┌─ Given entries

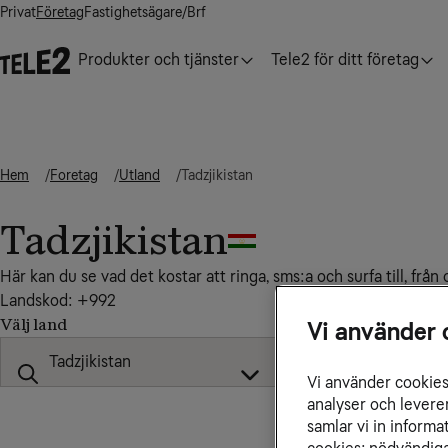
Privat
Företag
Fastighetsägare/Brf
Produkter och tjänster
Tele2 för ditt företag
Hem
Foretag
Utland
Tadzjikistan
Tadzjikistan
Här kan du se vad det kostar att ringa, sms:a och surfa till, från
Landskod: +992
Välj land
Vi använder 
Vi använder cookies 
analyser och levere
samlar vi in inform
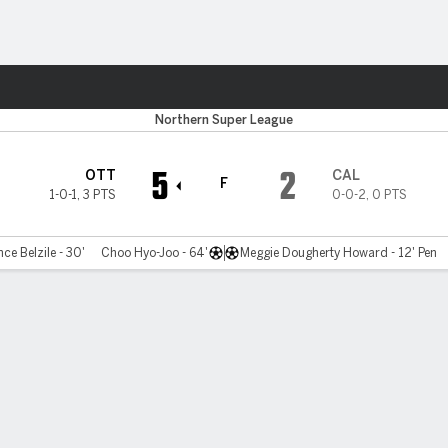
o
Más Deportes
Northern Super League
5
2
OTT
CAL
F
1-0-1
,
3 PTS
0-0-2
,
0 PTS
nce Belzile - 30'
Choo Hyo-Joo - 64'
Meggie Dougherty Howard - 12' Pen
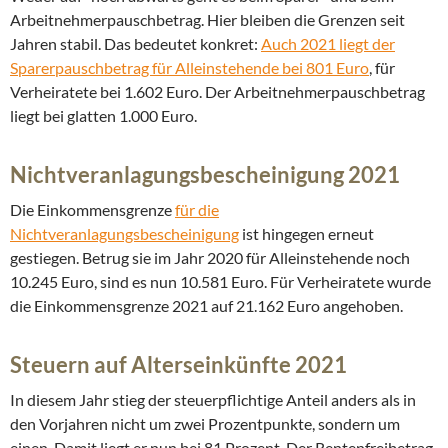
Arbeitnehmerpauschbetrag. Hier bleiben die Grenzen seit
Jahren stabil. Das bedeutet konkret:
Auch 2021 liegt der
Sparerpauschbetrag für Alleinstehende bei 801 Euro
, für
Verheiratete bei 1.602 Euro. Der Arbeitnehmerpauschbetrag
liegt bei glatten 1.000 Euro.
Nichtveranlagungsbescheinigung 2021
Die Einkommensgrenze
für die
Nichtveranlagungsbescheinigung
ist hingegen erneut
gestiegen. Betrug sie im Jahr 2020 für Alleinstehende noch
10.245 Euro, sind es nun 10.581 Euro. Für Verheiratete wurde
die Einkommensgrenze 2021 auf 21.162 Euro angehoben.
Steuern auf Alterseinkünfte 2021
In diesem Jahr stieg der steuerpflichtige Anteil anders als in
den Vorjahren nicht um zwei Prozentpunkte, sondern um
einen. Damit liegt er nun bei 81 Prozent. Der Rentenfreibetrag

└─

** Your goal **
May I have exactly the lines from the one containing "In diesem Jahr" through the last line of the data, both included?

** Exercise result **
In diesem Jahr stieg der steuerpflichtige Anteil anders als in
den Vorjahren nicht um zwei Prozentpunkte, sondern um
einen. Damit liegt er nun bei 81 Prozent. Der Rentenfreibetrag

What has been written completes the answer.